> _QUOTED PASSAGE_:
Hey, this sounds familiar! In which other form of entertainment are the players ridiculously wealthy and famous and get treated like gods?


----------



## MEDIEVAL MIAMI (May 10, 2009)

None of you guys are backing up your statements with credible sources. Everything here is just passionate assumptions of what you think is real.


----------



## Tapkaara (Apr 18, 2006)

I think that all music has some level of complexity. Anything from a Schonberg work down to a rap tune or top 40 pop ditty. Music is by no means a "simple" art form, any way you slice it.

Unless you are playing Mary Had a Little Lamb with one finger on the piano, I think any piece of music that employs multiple time signatures, varying harmonic textures, etc. should be thought of as with some amount of complexity. And yes, even popular music.


----------



## Tapkaara (Apr 18, 2006)

MEDIEVAL MIAMI said:


> None of you guys are backing up your statements with credible sources. Everything here is just passionate assumptions of what you think is real.


You better get used to that in this forum!


----------



## danae (Jan 7, 2009)

Herzeleide said:


> You forgot rock and metal.


I don't know about metal, since I don't listen to it, but rock certainly doesn't stay in one place. There is rock music that's extremely popular and then there are bands like The Doors, Hendrix, Led Zeppelin, Nirvana, Radiohead and numerous others who were and are popular but that doesn't mean they are artistically or intellectually inferior.


----------



## jhar26 (Jul 6, 2008)

Edward Elgar said:


> Indeed, my favourites because they have the largest number of fans, all the players are ridiculously wealthy, famous and get treated like gods.


Well, they probably have the largest number of fans because they are the best teams. If we could play soccer like Messi or Ronaldo we'd be ridiculously wealthy and famous too. But I don't have a problem with them being rich. If soccer generates that much money most of it should go to the players. If not it only goes to the suits with the fat cigars. Not that I'm much of a soccer fan really, I'm more into tennis.

> _DATA ROWS_:

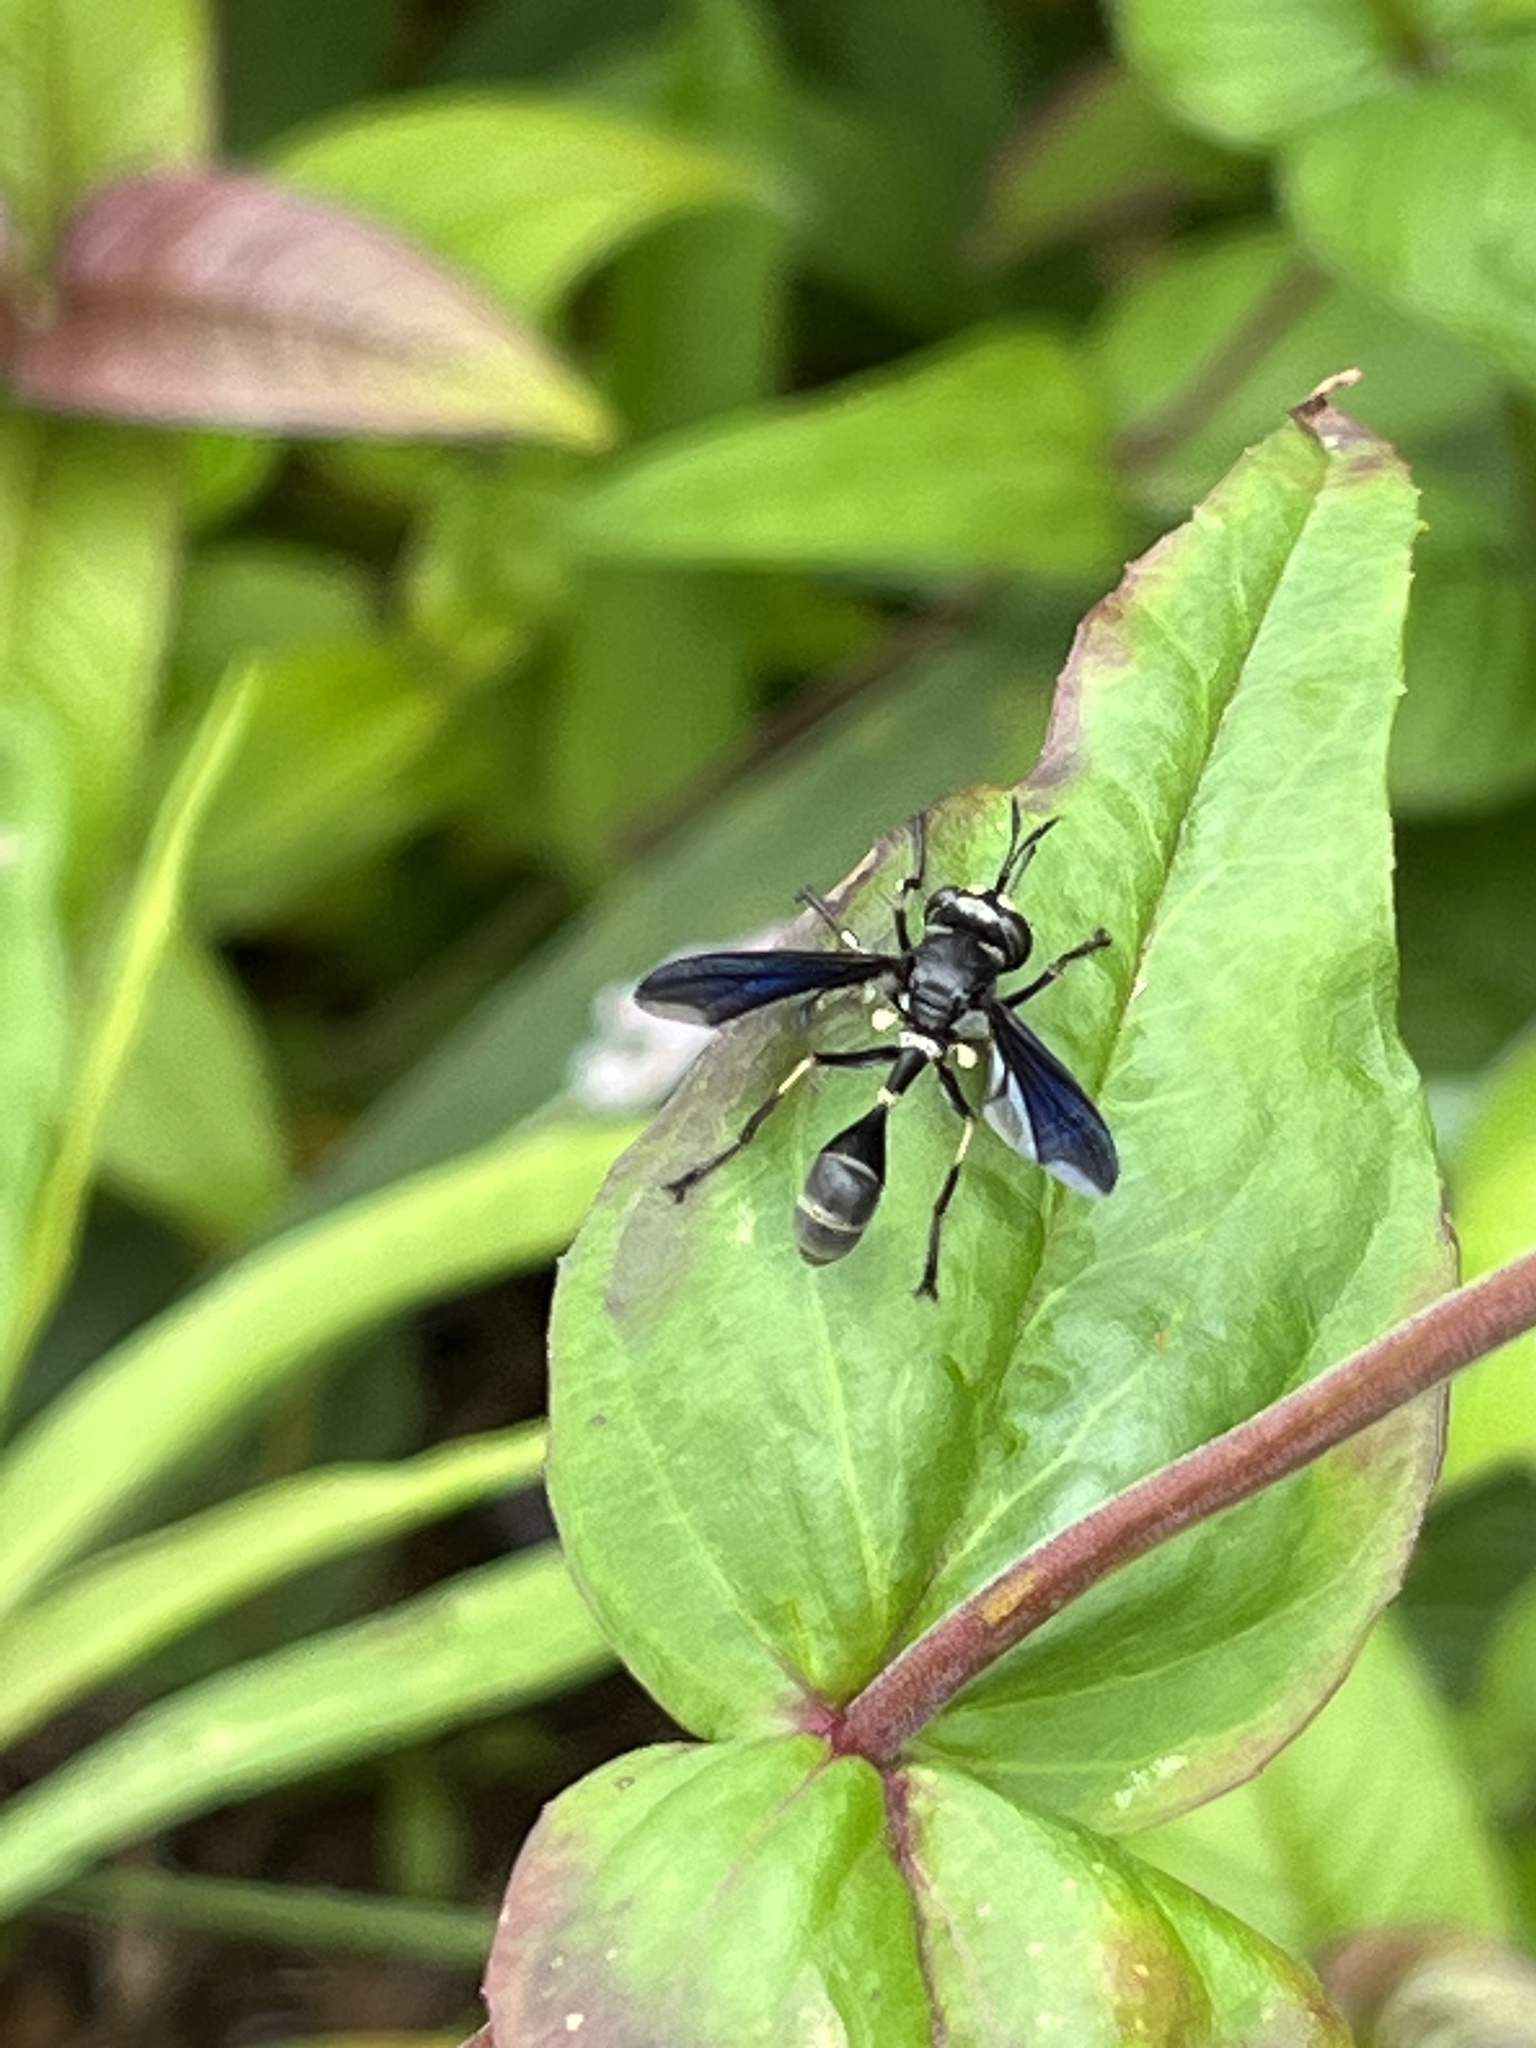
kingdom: Animalia
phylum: Arthropoda
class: Insecta
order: Diptera
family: Conopidae
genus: Physocephala
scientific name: Physocephala tibialis
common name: Common eastern physocephala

> _JOBS_:
A) In the forum thread, which sport does jhar26 say they are more into than soccer?
B) Repeat word for word the part of the forum thread that opens with the words containing "## jhar26 (Jul" and closes with "more into tennis.".

> _OUTPUTS BY TASK_:
A) Tennis.

B)
## jhar26 (Jul 6, 2008)

Edward Elgar said:


> Indeed, my favourites because they have the largest number of fans, all the players are ridiculously wealthy, famous and get treated like gods.


Well, they probably have the largest number of fans because they are the best teams. If we could play soccer like Messi or Ronaldo we'd be ridiculously wealthy and famous too. But I don't have a problem with them being rich. If soccer generates that much money most of it should go to the players. If not it only goes to the suits with the fat cigars. Not that I'm much of a soccer fan really, I'm more into tennis.